The more important things I have learned from this book (so far) involve risk management. Some really simple steps can dramatically improve your performance. In my buy and hold strategy, I always used market orders, and generally risked a similar dollar amount on any given stock. Unless the fundamentals changed, I held the stock for the long term. And I watched as many of my holdings went between being down 50% and up 100% — over a period of 5-10 years. Ultimately I sold most of them for substantial gains, so I’m not complaining.
Today, I almost never sell or buy without using a limit order. And most of the time, I exit a position because I was stopped out — I don’t mind being stopped out, because I move my protective stops regularly. These things, though, are tactics — my trading has improved because I am careful to employ good tactics. It is even more important, though, to implement a great strategy. My strategy is one of risk management.
Many people talk about managing your risk in investments, whether they are real estate or equities or anything else. It can be straightforward to quantify your risk in the stock market. Here’s how:
First, identify a situation in which you think you can profit.
Second, identify these things:
1) Entry point
What exactly has to happen for you to decide this is the time to buy?
2) Initial risk
Where will you put your initial stop compared to your buy point?
3) Potential gain
If this trade works, what is the most likely profitable outcome?
4) Risk management strategy
As the trade starts to work, how will you move your stop to protect gains?
Now it is time to analyze the risk: What is the risk/reward ratio? If you don’t stand to make at least 3x (I like 5x) whatever it is you are risking, then look for a different trade.
Here’s an example: Let’s say stock XYZ has been trading in a channel (oscillating up and down between two relatively parallel lines). At some point, you think the stock will either break above the channel or fall below the channel. For some reason you think that, if it falls below the channel, it will continue down below the bottom of the channel the same distance as the channel height. So maybe the stock was trading between $30 and $38 in the channel, and this morning it opened at $29.
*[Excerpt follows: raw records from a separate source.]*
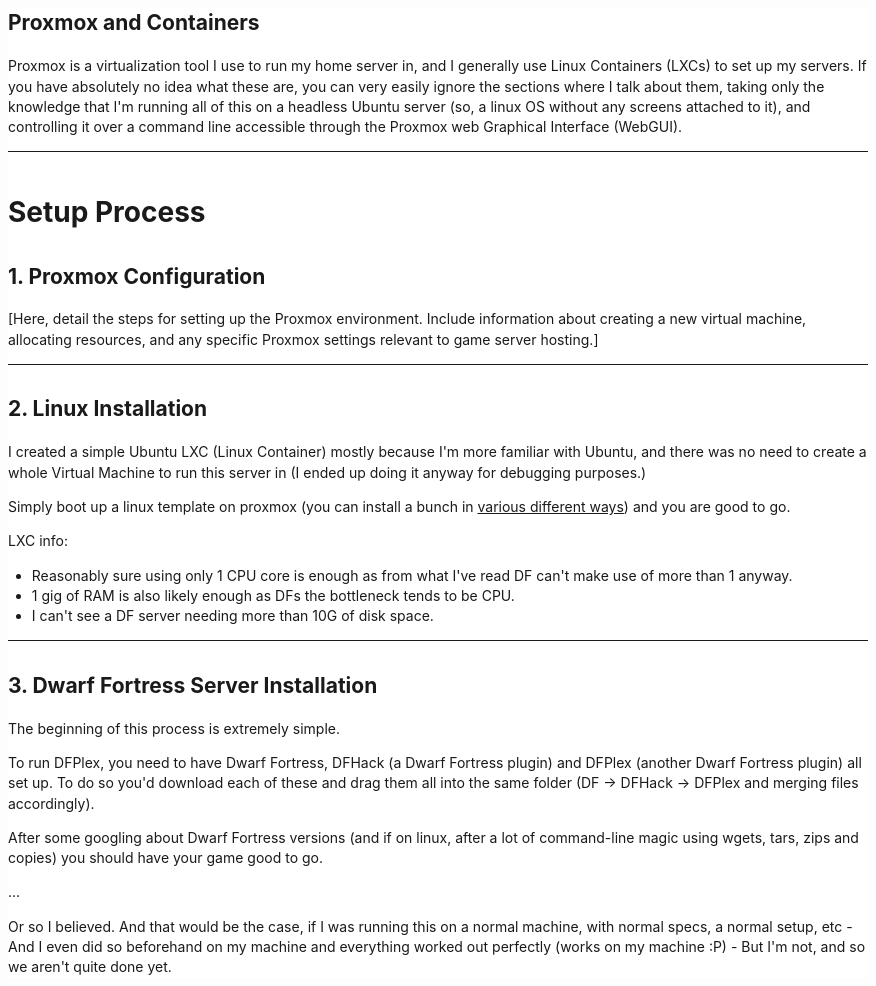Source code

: 
## Proxmox and Containers

Proxmox is a virtualization tool I use to run my home server in, and I generally use Linux Containers (LXCs) to set up my servers. If you have absolutely no idea what these are, you can very easily ignore the sections where I talk about them, taking only the knowledge that I'm running all of this on a headless Ubuntu server (so, a linux OS without any screens attached to it), and controlling it over a command line accessible through the Proxmox web Graphical Interface (WebGUI).


---
# Setup Process

## 1. Proxmox Configuration

[Here, detail the steps for setting up the Proxmox environment. Include information about creating a new virtual machine, allocating resources, and any specific Proxmox settings relevant to game server hosting.]

---
## 2. Linux Installation

I created a simple Ubuntu LXC (Linux Container) mostly because I'm more familiar with Ubuntu, and there was no need to create a whole Virtual Machine to run this server in (I ended up doing it anyway for debugging purposes.)


Simply boot up a linux template on proxmox (you can install a bunch in [various different ways](https://pve.proxmox.com/wiki/Linux_Container)) and you are good to go.

LXC info:
- Reasonably sure using only 1 CPU core is enough as from what I've read DF can't make use of more than 1 anyway.
- 1 gig of RAM is also likely enough as DFs the bottleneck tends to be CPU.
- I can't see a DF server needing more than 10G of disk space.

---
## 3. Dwarf Fortress Server Installation

The beginning of this process is extremely simple. 

To run DFPlex, you need to have Dwarf Fortress, DFHack (a Dwarf Fortress plugin) and DFPlex (another Dwarf Fortress plugin) all set up. To do so you'd download each of these and drag them all into the same folder (DF -> DFHack -> DFPlex and merging files accordingly).

After some googling about Dwarf Fortress versions (and if on linux, after a lot of command-line magic using wgets, tars, zips and copies) you should have your game good to go.

...

Or so I believed. And that would be the case, if I was running this on a normal machine, with normal specs, a normal setup, etc - And I even did so beforehand on my machine and everything worked out perfectly (works on my machine :P) - But I'm not, and so we aren't quite done yet.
You “sell short” the stock at $29, and place a “stop” at $31, above the bottom of the channel. Your potential loss is $2. If you think it might fall below the channel as much as $8 (the height of the channel) then you could make up to $7 per share (if it falls to $22). So your risk is $2, and your potential reward is $7; your reward to risk ratio is 7:2 or 3.5. This is better than 3, so this is an acceptable trade.
[I apologize to those of you who are confused about a stock short sale, if you email me I will send you a description of that process].
If you have a strategy in which at least 50% of your trades are winners, and you keep your risk/reward ratio at 3:1 or better, then you will consistently win in the market.
There are lots of other rules to follow. You never want to risk more than a certain percentage of your entire portfolio. So for example, if you have a $10,000 trading account, maybe you establish a rule where you never want to risk more than 2%; so your risk amount should be no more than $200. In my buy and hold strategy, this would mean I would only buy $200 of any position. Here, though, since we are risking $2 a share, we can buy 100 shares and maintain this strategy. So for 100 shares which cost us $2900, we are risking $200 for a potential gain of $700. In terms of the invested capital, we are risking 7% for a potential 24% return. Those are pretty good odds. If we consistently win only 1 out of every 3 trades (a horrible track record), we still make 3%. [This does not include commissions or taxes which affect the returns].
So let me leave you with a big question:
How do you manage risk in a Real Estate investment? Pretty hard to set a “stop”!